**EXERCISE**.
Two lines in the listing below mark the span: one contains "Política de cookies" and one contains "esperantininkus esperantiškai". Reproduce both of them and everything between, exactly.
*-*-*
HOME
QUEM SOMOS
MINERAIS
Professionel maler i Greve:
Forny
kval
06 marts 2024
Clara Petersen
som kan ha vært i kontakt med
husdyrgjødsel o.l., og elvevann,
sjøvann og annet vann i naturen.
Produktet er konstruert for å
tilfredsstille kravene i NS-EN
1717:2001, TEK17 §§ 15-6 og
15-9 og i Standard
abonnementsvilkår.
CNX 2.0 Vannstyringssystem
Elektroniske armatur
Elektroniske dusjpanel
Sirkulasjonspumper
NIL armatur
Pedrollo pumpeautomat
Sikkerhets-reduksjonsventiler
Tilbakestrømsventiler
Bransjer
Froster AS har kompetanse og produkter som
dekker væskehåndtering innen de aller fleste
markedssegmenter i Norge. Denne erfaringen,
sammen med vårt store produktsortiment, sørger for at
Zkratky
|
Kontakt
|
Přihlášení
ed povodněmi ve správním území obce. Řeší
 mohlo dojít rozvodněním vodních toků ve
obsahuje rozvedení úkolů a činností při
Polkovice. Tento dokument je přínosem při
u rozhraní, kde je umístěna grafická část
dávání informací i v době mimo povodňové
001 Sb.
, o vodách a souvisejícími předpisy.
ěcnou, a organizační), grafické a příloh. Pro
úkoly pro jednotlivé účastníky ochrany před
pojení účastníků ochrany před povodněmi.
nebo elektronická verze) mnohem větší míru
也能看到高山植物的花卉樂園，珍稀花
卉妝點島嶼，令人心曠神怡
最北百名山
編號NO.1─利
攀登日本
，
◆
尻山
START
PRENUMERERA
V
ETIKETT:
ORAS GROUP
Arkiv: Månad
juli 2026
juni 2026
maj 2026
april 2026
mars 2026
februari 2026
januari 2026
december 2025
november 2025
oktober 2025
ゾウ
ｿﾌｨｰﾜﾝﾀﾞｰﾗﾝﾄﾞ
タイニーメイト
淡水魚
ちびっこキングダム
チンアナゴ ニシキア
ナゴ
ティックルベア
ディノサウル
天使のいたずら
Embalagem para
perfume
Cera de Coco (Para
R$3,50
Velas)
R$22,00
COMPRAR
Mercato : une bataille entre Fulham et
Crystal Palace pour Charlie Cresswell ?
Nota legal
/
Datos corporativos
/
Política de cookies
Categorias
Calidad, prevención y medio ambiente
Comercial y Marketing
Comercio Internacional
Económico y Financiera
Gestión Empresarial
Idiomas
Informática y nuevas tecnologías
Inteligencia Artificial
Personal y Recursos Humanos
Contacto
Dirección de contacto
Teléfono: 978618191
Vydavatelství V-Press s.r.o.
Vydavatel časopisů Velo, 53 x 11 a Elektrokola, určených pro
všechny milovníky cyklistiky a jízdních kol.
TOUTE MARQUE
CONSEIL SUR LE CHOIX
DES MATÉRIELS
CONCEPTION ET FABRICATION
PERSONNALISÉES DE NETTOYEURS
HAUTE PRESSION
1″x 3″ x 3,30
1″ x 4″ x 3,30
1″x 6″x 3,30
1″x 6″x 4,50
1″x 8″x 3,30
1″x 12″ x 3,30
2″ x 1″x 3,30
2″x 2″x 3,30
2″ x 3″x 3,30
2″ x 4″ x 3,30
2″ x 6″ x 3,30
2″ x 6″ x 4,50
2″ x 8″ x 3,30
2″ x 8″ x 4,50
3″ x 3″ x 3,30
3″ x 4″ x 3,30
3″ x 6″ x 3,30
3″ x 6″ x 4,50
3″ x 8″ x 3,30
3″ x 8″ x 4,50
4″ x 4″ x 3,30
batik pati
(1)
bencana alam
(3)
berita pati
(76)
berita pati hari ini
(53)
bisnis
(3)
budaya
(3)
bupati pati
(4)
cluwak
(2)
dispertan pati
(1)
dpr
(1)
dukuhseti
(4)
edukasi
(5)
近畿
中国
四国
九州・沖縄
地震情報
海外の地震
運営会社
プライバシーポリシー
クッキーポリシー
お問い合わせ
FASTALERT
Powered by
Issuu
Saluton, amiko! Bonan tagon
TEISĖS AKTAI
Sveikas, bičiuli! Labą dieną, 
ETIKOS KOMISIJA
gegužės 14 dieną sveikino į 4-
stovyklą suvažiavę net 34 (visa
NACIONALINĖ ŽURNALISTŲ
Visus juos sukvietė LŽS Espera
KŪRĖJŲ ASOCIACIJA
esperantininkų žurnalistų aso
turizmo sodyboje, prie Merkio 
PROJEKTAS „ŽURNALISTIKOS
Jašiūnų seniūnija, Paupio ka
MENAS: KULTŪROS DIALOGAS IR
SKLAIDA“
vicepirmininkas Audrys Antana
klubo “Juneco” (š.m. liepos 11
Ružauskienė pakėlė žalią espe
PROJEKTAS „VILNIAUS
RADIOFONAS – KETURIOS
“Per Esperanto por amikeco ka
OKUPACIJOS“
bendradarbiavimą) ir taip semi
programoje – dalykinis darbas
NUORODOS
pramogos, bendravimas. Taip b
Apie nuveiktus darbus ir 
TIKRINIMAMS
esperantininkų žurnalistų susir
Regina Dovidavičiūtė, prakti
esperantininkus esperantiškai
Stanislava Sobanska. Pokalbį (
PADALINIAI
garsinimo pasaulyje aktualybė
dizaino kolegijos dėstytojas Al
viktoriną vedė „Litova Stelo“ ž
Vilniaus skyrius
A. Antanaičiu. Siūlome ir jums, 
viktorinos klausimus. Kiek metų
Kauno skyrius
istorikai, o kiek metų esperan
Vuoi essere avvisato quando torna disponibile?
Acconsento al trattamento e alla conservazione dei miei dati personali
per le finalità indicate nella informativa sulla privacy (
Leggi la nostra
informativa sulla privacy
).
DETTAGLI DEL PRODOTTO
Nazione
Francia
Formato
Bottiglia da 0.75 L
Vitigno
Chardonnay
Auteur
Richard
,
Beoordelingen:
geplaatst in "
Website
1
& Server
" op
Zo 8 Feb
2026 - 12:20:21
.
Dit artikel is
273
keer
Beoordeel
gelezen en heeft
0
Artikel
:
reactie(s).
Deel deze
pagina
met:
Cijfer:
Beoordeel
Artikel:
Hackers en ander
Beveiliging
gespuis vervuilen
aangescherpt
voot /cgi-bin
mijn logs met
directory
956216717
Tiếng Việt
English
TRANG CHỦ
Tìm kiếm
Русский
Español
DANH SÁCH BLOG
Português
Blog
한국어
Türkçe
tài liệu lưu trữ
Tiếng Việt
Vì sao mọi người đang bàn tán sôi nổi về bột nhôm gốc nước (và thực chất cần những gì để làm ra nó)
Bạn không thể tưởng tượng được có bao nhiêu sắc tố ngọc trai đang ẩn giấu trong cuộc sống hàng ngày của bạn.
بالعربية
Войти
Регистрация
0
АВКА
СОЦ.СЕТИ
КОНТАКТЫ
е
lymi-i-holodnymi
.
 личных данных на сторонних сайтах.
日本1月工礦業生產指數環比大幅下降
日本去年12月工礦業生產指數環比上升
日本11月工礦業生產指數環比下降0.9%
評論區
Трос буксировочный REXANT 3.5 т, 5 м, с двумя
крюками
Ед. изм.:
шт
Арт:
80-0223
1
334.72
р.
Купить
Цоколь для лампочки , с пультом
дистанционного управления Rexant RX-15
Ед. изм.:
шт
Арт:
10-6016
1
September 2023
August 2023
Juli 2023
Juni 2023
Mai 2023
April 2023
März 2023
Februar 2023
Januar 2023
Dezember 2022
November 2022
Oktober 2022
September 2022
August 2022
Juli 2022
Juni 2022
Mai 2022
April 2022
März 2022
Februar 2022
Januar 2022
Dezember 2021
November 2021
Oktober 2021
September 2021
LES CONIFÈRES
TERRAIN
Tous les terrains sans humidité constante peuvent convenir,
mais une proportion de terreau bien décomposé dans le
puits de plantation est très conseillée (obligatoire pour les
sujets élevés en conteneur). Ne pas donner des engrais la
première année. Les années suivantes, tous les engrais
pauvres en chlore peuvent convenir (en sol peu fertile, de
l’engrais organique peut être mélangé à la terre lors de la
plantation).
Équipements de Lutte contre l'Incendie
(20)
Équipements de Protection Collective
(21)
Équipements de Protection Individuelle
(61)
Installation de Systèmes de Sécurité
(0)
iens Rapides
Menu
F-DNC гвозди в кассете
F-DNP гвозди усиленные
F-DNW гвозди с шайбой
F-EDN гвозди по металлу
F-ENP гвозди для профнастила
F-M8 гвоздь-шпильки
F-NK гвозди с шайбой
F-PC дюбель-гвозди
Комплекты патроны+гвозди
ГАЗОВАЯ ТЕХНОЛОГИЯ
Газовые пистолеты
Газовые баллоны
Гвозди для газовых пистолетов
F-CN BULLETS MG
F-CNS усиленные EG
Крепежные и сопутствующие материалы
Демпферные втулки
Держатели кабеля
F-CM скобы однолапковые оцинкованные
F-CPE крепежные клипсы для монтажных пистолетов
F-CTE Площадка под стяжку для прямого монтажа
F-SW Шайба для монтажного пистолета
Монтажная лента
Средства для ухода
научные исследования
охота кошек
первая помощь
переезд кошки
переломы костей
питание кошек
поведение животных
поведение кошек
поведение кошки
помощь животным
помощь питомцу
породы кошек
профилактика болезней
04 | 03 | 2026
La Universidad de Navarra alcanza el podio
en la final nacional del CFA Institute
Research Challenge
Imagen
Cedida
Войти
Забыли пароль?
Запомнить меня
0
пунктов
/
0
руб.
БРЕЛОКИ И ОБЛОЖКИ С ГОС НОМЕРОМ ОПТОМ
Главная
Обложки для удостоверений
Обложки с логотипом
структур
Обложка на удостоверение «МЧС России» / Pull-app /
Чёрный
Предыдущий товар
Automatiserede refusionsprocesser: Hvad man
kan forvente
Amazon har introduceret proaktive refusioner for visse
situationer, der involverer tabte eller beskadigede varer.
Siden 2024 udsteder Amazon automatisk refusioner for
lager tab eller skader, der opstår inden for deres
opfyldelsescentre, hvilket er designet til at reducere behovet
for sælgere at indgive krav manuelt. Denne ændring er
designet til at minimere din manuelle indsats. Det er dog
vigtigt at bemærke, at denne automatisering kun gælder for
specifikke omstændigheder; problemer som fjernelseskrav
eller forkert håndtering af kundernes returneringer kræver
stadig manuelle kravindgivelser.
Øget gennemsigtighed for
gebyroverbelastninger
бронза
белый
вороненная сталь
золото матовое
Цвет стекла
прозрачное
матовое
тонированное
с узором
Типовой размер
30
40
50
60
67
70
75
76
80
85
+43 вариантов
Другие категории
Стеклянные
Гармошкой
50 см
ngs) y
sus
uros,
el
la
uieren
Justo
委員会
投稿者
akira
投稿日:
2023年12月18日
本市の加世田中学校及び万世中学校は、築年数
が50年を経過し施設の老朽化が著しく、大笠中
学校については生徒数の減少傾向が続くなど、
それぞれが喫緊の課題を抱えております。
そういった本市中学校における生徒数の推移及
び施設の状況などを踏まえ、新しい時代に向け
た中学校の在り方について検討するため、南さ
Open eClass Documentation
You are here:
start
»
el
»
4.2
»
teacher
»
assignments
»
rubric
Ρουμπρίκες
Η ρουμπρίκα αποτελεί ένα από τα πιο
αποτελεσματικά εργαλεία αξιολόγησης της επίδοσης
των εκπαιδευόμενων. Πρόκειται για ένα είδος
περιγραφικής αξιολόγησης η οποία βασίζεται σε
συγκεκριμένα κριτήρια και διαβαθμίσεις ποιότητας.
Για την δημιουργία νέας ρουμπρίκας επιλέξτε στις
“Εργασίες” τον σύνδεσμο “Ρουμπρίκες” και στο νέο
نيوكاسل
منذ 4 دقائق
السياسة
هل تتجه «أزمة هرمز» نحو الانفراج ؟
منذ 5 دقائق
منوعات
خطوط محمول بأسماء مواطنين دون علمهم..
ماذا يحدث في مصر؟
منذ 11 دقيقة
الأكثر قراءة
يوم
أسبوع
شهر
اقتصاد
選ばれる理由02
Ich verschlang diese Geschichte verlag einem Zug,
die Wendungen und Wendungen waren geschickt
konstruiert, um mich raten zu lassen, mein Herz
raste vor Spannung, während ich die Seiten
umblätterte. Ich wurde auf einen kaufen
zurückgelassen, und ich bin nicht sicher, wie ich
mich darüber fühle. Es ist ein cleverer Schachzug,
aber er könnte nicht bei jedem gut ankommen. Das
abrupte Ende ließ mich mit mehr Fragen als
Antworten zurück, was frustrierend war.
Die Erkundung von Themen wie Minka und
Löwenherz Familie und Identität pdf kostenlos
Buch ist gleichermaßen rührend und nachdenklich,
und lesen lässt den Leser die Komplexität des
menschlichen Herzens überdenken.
*-*-*
**EXERCISE SOLUTION**.
Política de cookies
Categorias
Calidad, prevención y medio ambiente
Comercial y Marketing
Comercio Internacional
Económico y Financiera
Gestión Empresarial
Idiomas
Informática y nuevas tecnologías
Inteligencia Artificial
Personal y Recursos Humanos
Contacto
Dirección de contacto
Teléfono: 978618191
Vydavatelství V-Press s.r.o.
Vydavatel časopisů Velo, 53 x 11 a Elektrokola, určených pro
všechny milovníky cyklistiky a jízdních kol.
TOUTE MARQUE
CONSEIL SUR LE CHOIX
DES MATÉRIELS
CONCEPTION ET FABRICATION
PERSONNALISÉES DE NETTOYEURS
HAUTE PRESSION
1″x 3″ x 3,30
1″ x 4″ x 3,30
1″x 6″x 3,30
1″x 6″x 4,50
1″x 8″x 3,30
1″x 12″ x 3,30
2″ x 1″x 3,30
2″x 2″x 3,30
2″ x 3″x 3,30
2″ x 4″ x 3,30
2″ x 6″ x 3,30
2″ x 6″ x 4,50
2″ x 8″ x 3,30
2″ x 8″ x 4,50
3″ x 3″ x 3,30
3″ x 4″ x 3,30
3″ x 6″ x 3,30
3″ x 6″ x 4,50
3″ x 8″ x 3,30
3″ x 8″ x 4,50
4″ x 4″ x 3,30
batik pati
(1)
bencana alam
(3)
berita pati
(76)
berita pati hari ini
(53)
bisnis
(3)
budaya
(3)
bupati pati
(4)
cluwak
(2)
dispertan pati
(1)
dpr
(1)
dukuhseti
(4)
edukasi
(5)
近畿
中国
四国
九州・沖縄
地震情報
海外の地震
運営会社
プライバシーポリシー
クッキーポリシー
お問い合わせ
FASTALERT
Powered by
Issuu
Saluton, amiko! Bonan tagon
TEISĖS AKTAI
Sveikas, bičiuli! Labą dieną, 
ETIKOS KOMISIJA
gegužės 14 dieną sveikino į 4-
stovyklą suvažiavę net 34 (visa
NACIONALINĖ ŽURNALISTŲ
Visus juos sukvietė LŽS Espera
KŪRĖJŲ ASOCIACIJA
esperantininkų žurnalistų aso
turizmo sodyboje, prie Merkio 
PROJEKTAS „ŽURNALISTIKOS
Jašiūnų seniūnija, Paupio ka
MENAS: KULTŪROS DIALOGAS IR
SKLAIDA“
vicepirmininkas Audrys Antana
klubo “Juneco” (š.m. liepos 11
Ružauskienė pakėlė žalią espe
PROJEKTAS „VILNIAUS
RADIOFONAS – KETURIOS
“Per Esperanto por amikeco ka
OKUPACIJOS“
bendradarbiavimą) ir taip semi
programoje – dalykinis darbas
NUORODOS
pramogos, bendravimas. Taip b
Apie nuveiktus darbus ir 
TIKRINIMAMS
esperantininkų žurnalistų susir
Regina Dovidavičiūtė, prakti
esperantininkus esperantiškai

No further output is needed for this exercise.